Stored data entries
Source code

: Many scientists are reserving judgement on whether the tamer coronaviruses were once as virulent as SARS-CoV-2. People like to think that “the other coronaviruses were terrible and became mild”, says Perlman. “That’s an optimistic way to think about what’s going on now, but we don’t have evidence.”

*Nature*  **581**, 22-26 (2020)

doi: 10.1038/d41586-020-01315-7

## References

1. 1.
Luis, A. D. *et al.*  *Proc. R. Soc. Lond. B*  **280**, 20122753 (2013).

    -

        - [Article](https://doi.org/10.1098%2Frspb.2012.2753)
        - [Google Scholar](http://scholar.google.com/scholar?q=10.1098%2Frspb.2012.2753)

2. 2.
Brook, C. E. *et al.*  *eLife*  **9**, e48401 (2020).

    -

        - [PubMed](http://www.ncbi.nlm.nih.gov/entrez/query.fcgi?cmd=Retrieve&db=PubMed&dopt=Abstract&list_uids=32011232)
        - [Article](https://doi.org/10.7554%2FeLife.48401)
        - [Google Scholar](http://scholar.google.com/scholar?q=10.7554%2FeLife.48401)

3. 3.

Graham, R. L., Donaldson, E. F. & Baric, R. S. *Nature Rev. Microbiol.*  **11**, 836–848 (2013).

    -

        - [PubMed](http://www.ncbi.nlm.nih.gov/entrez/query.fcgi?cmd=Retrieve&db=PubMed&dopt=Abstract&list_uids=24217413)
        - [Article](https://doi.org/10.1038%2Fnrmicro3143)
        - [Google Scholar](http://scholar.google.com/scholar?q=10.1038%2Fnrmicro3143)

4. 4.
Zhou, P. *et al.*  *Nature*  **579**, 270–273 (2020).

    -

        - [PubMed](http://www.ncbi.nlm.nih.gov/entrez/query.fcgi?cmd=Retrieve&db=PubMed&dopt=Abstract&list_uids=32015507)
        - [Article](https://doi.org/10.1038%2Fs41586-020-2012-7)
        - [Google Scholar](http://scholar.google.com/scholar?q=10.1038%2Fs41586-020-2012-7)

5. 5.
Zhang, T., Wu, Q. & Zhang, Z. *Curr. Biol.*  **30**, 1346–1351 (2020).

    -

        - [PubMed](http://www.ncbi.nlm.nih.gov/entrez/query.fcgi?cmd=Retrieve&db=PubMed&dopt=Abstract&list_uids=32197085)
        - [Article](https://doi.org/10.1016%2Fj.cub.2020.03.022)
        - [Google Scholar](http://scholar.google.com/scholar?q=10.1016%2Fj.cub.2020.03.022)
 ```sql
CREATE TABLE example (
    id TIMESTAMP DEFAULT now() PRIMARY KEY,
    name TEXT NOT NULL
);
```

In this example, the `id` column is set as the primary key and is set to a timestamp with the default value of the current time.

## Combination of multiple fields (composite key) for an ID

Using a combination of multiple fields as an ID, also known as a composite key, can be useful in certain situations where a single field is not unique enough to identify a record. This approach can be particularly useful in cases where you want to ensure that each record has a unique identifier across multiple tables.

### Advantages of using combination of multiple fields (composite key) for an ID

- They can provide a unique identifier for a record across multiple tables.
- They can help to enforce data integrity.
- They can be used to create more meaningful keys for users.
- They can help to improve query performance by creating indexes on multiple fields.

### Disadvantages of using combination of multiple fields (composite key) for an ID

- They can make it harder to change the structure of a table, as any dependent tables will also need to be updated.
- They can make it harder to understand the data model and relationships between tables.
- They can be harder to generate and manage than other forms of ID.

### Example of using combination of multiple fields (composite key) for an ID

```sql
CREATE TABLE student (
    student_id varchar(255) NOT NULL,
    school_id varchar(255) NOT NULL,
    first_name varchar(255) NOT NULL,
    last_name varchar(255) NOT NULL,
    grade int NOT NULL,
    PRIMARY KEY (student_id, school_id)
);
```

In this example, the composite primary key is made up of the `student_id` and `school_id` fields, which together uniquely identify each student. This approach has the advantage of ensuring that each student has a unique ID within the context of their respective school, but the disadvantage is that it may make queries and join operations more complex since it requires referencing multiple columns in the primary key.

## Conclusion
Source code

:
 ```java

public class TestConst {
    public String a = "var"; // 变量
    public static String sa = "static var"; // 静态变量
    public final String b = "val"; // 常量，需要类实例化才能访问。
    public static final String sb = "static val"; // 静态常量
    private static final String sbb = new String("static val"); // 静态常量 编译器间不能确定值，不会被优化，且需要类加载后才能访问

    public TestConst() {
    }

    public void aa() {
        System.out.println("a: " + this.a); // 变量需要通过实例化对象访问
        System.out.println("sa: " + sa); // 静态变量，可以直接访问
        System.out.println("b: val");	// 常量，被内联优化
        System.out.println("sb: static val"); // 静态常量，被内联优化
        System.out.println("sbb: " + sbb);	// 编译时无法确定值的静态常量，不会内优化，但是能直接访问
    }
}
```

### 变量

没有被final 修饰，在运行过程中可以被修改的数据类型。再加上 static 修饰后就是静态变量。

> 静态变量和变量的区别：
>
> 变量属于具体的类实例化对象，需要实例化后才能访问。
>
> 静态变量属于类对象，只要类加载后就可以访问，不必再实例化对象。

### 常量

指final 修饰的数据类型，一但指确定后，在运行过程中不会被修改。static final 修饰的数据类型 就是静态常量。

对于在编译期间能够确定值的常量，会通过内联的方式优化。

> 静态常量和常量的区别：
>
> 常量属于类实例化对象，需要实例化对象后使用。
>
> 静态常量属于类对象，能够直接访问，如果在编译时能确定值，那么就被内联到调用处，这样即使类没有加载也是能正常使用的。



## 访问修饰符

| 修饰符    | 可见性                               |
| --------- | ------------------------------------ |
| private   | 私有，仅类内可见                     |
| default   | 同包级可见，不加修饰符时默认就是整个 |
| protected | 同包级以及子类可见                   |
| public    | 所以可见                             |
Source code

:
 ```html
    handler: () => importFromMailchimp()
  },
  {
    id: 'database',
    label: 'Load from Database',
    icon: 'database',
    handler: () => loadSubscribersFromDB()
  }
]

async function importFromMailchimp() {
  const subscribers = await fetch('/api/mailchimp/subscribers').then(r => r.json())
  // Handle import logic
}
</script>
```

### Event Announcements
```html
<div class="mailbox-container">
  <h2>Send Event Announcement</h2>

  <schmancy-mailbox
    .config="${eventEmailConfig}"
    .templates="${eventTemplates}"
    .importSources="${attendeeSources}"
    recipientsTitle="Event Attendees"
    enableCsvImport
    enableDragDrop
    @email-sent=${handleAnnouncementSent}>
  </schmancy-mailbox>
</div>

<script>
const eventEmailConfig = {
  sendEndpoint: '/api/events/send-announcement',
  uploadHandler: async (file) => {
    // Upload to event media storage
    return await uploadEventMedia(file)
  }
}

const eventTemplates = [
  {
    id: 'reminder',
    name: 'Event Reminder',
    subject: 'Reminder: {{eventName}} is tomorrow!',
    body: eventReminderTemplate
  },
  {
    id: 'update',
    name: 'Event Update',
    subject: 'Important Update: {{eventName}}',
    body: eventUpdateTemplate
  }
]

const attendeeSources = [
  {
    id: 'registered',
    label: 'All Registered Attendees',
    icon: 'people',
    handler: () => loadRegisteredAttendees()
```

**Task to carry out:** Respond with only the number of lines above that include the string "class".

**Answer to the problem:** 2